I am not a matlab guy, but I am familiar with Nastran HDF5 file. You are right; 1.2 GB is big, but not that big by today's standards.
You might be able to diagnose the matlab performance bottle neck by running tests with different numbers of rows in your EIGENVECTOR dataset. To do that (without running a lot of Nastran jobs), I created some simple code to create a HDF5 file with a user defined # of rows. It mimics the structure of the Nastran Eigenvector Result dataset. See below:
import tables as tb
import numpy as np
hfile = tb.open_file('SO_54300107.h5','w')

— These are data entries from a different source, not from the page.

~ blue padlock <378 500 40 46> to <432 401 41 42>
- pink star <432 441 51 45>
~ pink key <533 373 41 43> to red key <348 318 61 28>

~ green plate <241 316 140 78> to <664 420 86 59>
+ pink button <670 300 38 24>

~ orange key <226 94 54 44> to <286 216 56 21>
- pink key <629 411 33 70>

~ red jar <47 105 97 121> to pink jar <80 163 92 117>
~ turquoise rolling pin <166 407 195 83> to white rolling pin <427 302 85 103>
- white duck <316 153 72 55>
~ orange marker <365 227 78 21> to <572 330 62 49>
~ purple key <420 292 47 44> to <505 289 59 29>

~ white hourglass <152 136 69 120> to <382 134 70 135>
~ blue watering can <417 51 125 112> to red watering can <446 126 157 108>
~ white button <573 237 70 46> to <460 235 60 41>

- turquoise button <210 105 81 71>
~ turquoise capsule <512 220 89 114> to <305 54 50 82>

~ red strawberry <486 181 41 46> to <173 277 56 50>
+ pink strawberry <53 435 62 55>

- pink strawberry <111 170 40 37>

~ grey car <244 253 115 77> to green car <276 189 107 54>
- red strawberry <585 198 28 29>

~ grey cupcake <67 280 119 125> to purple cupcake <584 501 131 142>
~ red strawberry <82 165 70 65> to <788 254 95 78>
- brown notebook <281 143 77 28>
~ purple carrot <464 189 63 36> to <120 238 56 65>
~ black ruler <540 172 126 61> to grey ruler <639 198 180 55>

eigen_dtype = np.dtype([('ID',int), ('X',float),('Y',float),('Z',float),
('RX',float),('RY',float),('RZ',float), ('DOMAIN_ID',int)])
fsize = 1000.0
isize = int(fsize)
recarr = np.recarray((isize,),dtype=eigen_dtype)
id_arr = np.arange(1,isize+1)
dom_arr = np.ones((isize,), dtype=int)
arr = np.array(np.arange(fsize))/fsize
recarr['ID'] = id_arr
recarr['X'] = arr
recarr['Y'] = arr
recarr['Z'] = arr
recarr['RX'] = arr
recarr['RY'] = arr
recarr['RZ'] = arr
recarr['DOMAIN_ID'] = dom_arr
modetable = hfile.create_table('/NASTRAN/RESULT/NODAL', 'EIGENVECTOR',
createparents=True, obj=recarr )
hfile.close()
Try running this with different values for fsize (# of rows), then attach the HDF5 file it creates to matlab. Maybe you can find the point where performance noticeably degrades.
Upvotes: 1